Output the data records exactly as they appear, starting at the first line and ending at the line that contains "Is it true that １５歳未満（計） equals 836 at 石倉?".

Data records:
══════════

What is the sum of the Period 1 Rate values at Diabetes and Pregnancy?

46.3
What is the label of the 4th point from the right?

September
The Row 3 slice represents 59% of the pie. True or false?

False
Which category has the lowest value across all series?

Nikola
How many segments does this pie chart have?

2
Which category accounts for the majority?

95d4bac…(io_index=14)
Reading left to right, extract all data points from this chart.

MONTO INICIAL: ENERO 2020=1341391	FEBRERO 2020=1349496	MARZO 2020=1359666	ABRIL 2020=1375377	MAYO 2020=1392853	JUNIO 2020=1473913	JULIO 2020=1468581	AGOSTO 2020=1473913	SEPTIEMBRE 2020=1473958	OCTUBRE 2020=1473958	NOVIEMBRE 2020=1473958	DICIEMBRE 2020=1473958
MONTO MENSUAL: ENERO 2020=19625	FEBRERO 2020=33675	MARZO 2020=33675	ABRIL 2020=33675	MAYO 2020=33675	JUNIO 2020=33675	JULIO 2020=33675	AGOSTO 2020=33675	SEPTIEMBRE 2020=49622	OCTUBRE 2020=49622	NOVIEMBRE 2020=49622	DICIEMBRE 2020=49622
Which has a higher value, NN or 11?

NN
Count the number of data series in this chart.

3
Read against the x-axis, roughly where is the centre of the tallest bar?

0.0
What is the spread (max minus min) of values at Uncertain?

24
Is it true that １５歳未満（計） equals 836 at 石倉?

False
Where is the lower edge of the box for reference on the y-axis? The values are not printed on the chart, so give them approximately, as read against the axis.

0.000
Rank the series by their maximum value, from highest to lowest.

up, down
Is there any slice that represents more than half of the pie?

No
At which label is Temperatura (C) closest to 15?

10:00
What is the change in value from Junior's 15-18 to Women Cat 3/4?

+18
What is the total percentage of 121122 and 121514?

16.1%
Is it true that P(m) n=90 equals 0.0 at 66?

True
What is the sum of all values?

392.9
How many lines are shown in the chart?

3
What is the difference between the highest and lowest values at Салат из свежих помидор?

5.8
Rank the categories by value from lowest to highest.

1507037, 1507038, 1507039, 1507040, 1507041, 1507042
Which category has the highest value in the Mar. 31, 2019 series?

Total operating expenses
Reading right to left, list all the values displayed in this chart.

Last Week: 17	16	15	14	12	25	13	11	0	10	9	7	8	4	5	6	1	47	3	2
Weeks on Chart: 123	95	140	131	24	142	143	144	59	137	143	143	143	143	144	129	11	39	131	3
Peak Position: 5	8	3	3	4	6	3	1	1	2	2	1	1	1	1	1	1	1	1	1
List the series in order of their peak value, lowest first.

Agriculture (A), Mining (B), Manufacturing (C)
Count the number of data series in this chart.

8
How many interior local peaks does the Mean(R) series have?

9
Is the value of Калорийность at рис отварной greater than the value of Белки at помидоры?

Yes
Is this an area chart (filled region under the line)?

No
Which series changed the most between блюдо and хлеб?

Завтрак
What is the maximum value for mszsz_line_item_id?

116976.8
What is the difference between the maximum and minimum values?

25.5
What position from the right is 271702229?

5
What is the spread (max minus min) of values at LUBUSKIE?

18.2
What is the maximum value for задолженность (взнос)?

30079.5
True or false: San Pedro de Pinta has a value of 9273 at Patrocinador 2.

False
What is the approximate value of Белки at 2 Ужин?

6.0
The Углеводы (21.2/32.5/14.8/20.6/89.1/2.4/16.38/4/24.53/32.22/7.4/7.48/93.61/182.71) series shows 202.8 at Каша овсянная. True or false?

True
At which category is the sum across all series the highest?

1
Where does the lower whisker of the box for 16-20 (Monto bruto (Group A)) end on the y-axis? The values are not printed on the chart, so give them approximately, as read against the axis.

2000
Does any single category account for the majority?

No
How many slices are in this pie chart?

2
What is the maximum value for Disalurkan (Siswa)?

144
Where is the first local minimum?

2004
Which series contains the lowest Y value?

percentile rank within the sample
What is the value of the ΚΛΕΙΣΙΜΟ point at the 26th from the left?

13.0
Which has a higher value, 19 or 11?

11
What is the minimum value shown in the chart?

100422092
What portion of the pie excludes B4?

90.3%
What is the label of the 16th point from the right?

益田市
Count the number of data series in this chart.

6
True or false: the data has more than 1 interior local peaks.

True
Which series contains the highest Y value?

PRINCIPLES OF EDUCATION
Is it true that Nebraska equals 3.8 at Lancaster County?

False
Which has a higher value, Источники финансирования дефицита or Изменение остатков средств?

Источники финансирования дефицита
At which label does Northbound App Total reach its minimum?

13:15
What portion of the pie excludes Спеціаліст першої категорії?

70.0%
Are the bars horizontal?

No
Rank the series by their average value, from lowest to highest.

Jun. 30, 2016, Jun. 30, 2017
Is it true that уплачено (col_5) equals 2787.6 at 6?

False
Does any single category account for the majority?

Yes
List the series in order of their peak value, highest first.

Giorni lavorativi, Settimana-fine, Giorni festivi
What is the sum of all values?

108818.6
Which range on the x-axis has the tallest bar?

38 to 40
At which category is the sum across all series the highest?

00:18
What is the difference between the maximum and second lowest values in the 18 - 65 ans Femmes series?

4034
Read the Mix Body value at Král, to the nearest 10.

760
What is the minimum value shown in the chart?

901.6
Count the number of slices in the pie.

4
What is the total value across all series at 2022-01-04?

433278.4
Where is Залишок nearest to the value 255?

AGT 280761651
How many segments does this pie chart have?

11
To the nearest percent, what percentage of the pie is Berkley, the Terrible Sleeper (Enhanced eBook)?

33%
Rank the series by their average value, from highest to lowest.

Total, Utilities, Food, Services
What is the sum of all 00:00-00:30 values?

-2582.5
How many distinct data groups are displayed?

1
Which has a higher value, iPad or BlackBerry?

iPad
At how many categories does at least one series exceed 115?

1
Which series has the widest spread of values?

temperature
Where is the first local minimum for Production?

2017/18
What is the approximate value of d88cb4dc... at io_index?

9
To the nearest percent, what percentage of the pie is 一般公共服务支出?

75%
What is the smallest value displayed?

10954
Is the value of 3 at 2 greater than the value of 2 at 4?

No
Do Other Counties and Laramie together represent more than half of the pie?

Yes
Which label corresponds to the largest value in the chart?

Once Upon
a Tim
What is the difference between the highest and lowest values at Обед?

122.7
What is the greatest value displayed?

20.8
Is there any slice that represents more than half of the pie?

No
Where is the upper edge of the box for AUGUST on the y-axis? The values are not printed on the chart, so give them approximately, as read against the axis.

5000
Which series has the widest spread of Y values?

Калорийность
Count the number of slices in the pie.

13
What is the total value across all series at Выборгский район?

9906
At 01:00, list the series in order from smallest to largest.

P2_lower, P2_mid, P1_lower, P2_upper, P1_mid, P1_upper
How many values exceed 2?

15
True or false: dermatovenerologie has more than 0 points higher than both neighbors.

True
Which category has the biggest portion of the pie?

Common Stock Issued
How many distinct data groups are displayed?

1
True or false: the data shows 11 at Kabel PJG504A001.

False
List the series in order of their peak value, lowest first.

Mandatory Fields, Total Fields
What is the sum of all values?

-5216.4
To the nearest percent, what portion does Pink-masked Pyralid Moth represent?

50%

══════════

→ THE ANSWER
What is the sum of the Period 1 Rate values at Diabetes and Pregnancy?

46.3
What is the label of the 4th point from the right?

September
The Row 3 slice represents 59% of the pie. True or false?

False
Which category has the lowest value across all series?

Nikola
How many segments does this pie chart have?

2
Which category accounts for the majority?

95d4bac…(io_index=14)
Reading left to right, extract all data points from this chart.

MONTO INICIAL: ENERO 2020=1341391	FEBRERO 2020=1349496	MARZO 2020=1359666	ABRIL 2020=1375377	MAYO 2020=1392853	JUNIO 2020=1473913	JULIO 2020=1468581	AGOSTO 2020=1473913	SEPTIEMBRE 2020=1473958	OCTUBRE 2020=1473958	NOVIEMBRE 2020=1473958	DICIEMBRE 2020=1473958
MONTO MENSUAL: ENERO 2020=19625	FEBRERO 2020=33675	MARZO 2020=33675	ABRIL 2020=33675	MAYO 2020=33675	JUNIO 2020=33675	JULIO 2020=33675	AGOSTO 2020=33675	SEPTIEMBRE 2020=49622	OCTUBRE 2020=49622	NOVIEMBRE 2020=49622	DICIEMBRE 2020=49622
Which has a higher value, NN or 11?

NN
Count the number of data series in this chart.

3
Read against the x-axis, roughly where is the centre of the tallest bar?

0.0
What is the spread (max minus min) of values at Uncertain?

24
Is it true that １５歳未満（計） equals 836 at 石倉?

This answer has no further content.